Tosser#

Beating an Interview Question

  • Subtitle: Beating an Interview Question

  • Date: 2018-10-14 15:05

  • Category: Puzzle

  • Tags: puzzle, gym, interview

  • Author: Varun Nayyar

While chatting with Joe, a bloke I had met at a machine learning meet, the conversation invariably turned to how we hated interviewing and how interview candidates always throw out buzzwords and jump headfirst into problems. We then asked each other our favourite interview questions and jumped in headfirst without thinking. In order to defend my behaviour, I argued that the question Joe had posed was far more subtle than what Joe had suggested and this is the result.

The Game#

The game was this: You can bet as much money as you want on the outcome of a coin toss. If it’s heads, you win 3x what you bet (plus whatever you bet) while if it’s tails, you lose whatever you’ve bet. A more concrete example, you bet 100 on the toss, if it’s heads you win 300 so your total amount is now 400, while if it’s tails, you’re left with 0. This is obviously a positive game, betting \(x\) has an expected return of \(x\). (A normal toss game has an expected return of 0 in comparison)

Note I define return as winnings. So starting with 100 and leaving with 1000 is a return of 900. I define value as sum of winnings + initial investment. So starting with 100 and leaving with 1000 is a value of 1000.

The subtlety of this game is introduced in the fact that you only get a finite number of turns with this game.

The Subtlety#

If this game had only 1 turn, you’d bet as much money as possible on the game. After all, who’d give you a 50% chance at a 300% return, or an expected return of 100% (albeit slightly risky). If this game had infinite number of turns, I would play with the minimum bet each time as my expected return is the minimum bet and the chance of going to 0 is very very rare. Note, this is also why when playing in a casino, you reduce the number of bets you make because each bet has a negative expected return.

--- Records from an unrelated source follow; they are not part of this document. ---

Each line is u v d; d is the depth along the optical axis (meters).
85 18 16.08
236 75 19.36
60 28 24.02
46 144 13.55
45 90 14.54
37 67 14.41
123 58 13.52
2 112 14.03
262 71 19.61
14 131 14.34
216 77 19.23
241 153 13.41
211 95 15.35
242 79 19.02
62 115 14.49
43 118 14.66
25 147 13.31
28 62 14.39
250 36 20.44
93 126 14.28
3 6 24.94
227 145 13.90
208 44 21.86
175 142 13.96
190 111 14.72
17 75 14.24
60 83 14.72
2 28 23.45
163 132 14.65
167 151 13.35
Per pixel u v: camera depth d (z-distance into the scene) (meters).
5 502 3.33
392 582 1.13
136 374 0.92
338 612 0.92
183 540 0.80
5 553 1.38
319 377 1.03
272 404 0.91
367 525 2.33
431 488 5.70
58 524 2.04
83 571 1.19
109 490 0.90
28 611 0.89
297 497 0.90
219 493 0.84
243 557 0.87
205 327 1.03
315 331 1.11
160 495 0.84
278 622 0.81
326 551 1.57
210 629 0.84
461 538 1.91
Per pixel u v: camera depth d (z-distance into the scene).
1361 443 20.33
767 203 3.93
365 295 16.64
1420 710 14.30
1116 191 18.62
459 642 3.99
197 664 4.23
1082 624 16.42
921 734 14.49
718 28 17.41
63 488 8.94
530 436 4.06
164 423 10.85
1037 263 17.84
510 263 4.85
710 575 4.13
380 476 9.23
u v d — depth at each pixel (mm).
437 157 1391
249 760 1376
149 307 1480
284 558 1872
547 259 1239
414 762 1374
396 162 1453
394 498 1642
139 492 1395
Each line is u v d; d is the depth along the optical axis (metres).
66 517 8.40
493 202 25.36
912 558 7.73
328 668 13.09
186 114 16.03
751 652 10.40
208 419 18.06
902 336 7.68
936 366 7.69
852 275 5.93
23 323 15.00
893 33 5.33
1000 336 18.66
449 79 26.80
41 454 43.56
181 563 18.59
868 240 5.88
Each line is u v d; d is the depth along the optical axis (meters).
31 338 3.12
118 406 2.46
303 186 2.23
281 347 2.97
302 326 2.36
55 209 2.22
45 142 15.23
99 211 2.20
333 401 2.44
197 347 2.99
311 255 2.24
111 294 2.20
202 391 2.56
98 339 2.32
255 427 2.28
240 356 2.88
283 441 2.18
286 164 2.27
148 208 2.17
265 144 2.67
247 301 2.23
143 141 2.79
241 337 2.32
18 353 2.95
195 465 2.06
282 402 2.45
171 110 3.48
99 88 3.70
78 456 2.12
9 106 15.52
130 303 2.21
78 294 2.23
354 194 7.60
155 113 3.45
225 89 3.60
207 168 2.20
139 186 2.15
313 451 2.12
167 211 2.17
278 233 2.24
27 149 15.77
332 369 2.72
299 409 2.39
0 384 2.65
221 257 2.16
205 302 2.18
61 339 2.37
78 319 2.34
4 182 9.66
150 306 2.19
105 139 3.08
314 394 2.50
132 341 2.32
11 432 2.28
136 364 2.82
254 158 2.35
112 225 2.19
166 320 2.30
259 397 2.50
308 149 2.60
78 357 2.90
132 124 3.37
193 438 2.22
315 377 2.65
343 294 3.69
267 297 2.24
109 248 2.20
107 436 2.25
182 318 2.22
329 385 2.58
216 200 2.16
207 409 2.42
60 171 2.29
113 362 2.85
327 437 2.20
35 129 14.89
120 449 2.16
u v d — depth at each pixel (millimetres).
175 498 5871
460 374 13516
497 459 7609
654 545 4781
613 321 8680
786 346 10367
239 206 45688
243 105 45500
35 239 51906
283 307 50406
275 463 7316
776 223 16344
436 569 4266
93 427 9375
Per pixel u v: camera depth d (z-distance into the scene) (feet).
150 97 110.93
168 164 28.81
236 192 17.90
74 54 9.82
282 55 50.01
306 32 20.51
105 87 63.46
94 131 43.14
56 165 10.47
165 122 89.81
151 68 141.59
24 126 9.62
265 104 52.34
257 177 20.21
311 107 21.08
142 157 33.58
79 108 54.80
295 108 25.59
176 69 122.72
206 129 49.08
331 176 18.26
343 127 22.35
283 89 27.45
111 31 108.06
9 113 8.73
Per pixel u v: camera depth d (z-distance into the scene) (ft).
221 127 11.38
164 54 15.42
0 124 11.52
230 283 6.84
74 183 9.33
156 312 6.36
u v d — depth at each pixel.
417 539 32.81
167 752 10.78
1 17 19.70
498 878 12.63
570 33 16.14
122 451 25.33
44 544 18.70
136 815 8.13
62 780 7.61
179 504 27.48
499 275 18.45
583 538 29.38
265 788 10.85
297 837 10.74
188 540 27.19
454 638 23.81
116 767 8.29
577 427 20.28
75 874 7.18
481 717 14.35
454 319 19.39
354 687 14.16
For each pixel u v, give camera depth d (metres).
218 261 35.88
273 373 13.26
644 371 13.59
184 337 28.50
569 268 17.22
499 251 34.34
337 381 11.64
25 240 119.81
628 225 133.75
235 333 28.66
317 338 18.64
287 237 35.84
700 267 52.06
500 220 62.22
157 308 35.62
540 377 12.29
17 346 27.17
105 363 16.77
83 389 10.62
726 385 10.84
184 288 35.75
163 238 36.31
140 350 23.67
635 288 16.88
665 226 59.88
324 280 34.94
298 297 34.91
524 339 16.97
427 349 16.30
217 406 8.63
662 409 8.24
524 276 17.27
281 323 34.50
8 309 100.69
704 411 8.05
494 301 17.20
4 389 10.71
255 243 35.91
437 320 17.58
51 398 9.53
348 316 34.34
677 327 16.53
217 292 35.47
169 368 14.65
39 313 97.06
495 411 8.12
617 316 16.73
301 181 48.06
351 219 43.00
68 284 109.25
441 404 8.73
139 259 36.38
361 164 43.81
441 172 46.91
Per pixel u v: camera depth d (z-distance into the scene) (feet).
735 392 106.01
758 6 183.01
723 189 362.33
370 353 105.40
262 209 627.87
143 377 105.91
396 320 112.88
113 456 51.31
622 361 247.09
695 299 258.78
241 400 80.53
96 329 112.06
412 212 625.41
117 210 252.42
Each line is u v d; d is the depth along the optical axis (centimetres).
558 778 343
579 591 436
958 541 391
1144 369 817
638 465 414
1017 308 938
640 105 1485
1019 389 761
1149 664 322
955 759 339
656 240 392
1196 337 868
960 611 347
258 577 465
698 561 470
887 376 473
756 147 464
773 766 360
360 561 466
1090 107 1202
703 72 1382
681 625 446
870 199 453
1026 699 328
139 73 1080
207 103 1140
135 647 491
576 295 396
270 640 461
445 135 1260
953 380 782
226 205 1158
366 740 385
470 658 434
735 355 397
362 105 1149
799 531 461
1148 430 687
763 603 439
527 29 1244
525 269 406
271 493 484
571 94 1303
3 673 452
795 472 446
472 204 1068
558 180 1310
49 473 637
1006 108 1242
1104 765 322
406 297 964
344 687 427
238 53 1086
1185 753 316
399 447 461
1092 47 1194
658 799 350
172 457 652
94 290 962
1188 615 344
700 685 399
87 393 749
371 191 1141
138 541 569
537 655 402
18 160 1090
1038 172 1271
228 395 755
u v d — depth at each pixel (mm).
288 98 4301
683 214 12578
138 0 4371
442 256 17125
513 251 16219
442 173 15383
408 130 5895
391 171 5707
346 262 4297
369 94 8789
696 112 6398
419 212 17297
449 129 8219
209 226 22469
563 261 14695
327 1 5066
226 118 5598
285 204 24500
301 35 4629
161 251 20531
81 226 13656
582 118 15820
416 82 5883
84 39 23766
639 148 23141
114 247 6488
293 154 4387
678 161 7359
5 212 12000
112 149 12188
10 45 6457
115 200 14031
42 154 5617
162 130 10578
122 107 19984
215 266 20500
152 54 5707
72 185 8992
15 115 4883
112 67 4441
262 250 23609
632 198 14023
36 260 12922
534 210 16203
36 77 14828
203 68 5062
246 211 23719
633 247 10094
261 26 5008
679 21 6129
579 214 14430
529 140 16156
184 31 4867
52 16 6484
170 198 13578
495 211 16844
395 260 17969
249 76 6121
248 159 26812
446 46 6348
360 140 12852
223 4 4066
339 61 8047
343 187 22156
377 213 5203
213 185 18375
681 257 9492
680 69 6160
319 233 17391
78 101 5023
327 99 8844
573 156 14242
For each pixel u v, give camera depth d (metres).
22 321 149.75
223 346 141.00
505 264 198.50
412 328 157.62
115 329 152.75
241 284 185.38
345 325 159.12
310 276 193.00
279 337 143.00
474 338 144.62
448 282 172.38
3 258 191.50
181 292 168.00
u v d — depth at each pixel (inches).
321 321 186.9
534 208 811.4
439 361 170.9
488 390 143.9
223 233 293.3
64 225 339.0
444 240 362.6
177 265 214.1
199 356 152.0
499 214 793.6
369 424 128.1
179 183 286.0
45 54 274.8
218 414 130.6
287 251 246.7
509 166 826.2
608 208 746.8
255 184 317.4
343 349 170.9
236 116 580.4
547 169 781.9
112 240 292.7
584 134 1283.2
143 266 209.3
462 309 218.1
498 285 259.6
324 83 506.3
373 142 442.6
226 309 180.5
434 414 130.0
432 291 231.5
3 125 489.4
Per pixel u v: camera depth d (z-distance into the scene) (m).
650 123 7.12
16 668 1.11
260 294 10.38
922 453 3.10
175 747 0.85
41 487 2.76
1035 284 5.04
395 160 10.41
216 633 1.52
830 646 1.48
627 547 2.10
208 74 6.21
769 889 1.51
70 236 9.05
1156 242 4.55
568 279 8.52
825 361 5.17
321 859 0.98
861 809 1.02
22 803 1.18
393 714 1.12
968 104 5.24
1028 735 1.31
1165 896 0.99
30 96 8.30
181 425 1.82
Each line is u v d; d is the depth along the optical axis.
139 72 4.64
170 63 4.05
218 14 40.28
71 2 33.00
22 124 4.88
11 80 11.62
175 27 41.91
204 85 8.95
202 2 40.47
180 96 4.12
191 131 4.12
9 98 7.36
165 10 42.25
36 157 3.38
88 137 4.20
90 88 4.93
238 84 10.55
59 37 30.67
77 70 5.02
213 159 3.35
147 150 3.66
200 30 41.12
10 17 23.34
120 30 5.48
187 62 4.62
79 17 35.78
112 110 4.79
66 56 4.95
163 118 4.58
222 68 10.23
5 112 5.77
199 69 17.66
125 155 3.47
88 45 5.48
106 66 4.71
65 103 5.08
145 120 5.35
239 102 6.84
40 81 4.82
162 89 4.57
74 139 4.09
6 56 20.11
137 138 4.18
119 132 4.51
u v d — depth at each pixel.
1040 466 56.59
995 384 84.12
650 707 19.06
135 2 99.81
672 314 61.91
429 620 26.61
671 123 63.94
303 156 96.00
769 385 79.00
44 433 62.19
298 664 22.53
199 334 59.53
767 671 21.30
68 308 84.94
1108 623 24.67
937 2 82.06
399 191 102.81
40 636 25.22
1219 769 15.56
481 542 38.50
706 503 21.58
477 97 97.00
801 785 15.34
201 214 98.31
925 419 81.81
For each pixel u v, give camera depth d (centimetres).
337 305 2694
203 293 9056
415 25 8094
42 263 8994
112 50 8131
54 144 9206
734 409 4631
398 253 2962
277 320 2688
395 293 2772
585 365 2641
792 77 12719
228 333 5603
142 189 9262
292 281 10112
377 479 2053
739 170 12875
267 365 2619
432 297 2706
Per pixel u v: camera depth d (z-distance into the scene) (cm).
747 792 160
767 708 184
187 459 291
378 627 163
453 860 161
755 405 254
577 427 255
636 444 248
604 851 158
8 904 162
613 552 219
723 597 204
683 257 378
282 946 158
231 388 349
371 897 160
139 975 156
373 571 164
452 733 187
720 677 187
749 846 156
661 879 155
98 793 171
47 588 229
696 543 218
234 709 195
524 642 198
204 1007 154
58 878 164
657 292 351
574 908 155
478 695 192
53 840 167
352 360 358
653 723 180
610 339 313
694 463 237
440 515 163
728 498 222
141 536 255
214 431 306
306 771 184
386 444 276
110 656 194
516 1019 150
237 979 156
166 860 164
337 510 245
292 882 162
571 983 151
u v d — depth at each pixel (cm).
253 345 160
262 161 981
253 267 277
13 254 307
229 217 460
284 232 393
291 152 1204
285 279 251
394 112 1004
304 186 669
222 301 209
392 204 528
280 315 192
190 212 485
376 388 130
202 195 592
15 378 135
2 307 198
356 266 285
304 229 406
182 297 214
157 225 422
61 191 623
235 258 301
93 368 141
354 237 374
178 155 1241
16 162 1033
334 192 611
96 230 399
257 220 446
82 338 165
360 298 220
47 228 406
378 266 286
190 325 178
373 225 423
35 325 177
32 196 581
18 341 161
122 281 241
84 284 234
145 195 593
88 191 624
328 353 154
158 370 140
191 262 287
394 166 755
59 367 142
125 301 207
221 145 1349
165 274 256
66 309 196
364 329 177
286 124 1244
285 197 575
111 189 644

With a finite number of turns, the game changes. If I had 2 turns, betting all my money each time still seems sound since 25% of the time I’d end up 16x or 1500% return with a 25% probability - still appetizing. But nothing 75% of the time. For a game with 10 turns, I’d make a 1 million x return, but this is a 1 in 1024 chance of happening, everything else is 0. Note that my expected return is \((2^n-1)x\) using this strategy, but my median return is \(-x\). As \(n \rightarrow \infty\) my expected return also grows, but my chance of winning keeps decreasing. Now I don’t play the lottery, and if a billionaire decides to match every dollar in the lottery with 3 of his own, I still wouldn’t play the game (though I would pool money and buy as many lottery tickets as possible). So obviously, this strategy of betting everything on each toss is not something I’d want to do

Constant Betting Strategy#

The first time I posed this question to another, the first response I got was what was I optimizing for? It’s clear that optimizing for expected value results in a bet everything each toss, but this is not a good strategy as the number of tosses increase as the chance of any payout diminishes. The next response was to bet half my stash each time so I’d never be out of the game, so I thought I’d look at various statistics for a constant \(\lambda\)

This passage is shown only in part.